### Assigned task
Could the records below please be retyped exactly, with their pictures left out?

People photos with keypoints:
━━━━━━━━━━
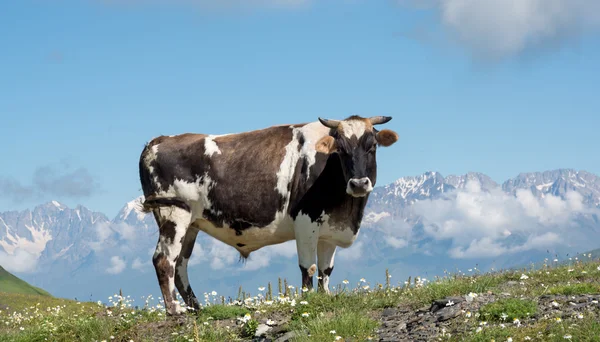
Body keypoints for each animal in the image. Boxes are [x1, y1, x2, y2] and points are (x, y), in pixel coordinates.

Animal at [138, 115, 396, 316]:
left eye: (372, 146)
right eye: (341, 149)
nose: (359, 183)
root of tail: (159, 140)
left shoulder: (330, 231)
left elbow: (326, 270)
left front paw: (325, 297)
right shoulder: (305, 221)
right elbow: (309, 267)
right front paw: (306, 301)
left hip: (191, 223)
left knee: (181, 264)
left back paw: (196, 308)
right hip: (174, 213)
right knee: (164, 259)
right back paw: (174, 310)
━━━━━━━━━━
### Exercise result
Body keypoints for each animal in the image. Boxes are [x1, y1, x2, y2] and points are (x, y), in pixel coordinates.

Animal at [138, 115, 396, 316]:
left eye: (372, 146)
right eye: (341, 149)
nose: (359, 183)
root of tail: (159, 140)
left shoulder: (330, 231)
left elbow: (326, 270)
left front paw: (325, 297)
right shoulder: (305, 221)
right elbow: (309, 267)
right front paw: (306, 301)
left hip: (191, 223)
left knee: (181, 264)
left back paw: (196, 308)
right hip: (174, 213)
right knee: (164, 259)
right back paw: (174, 310)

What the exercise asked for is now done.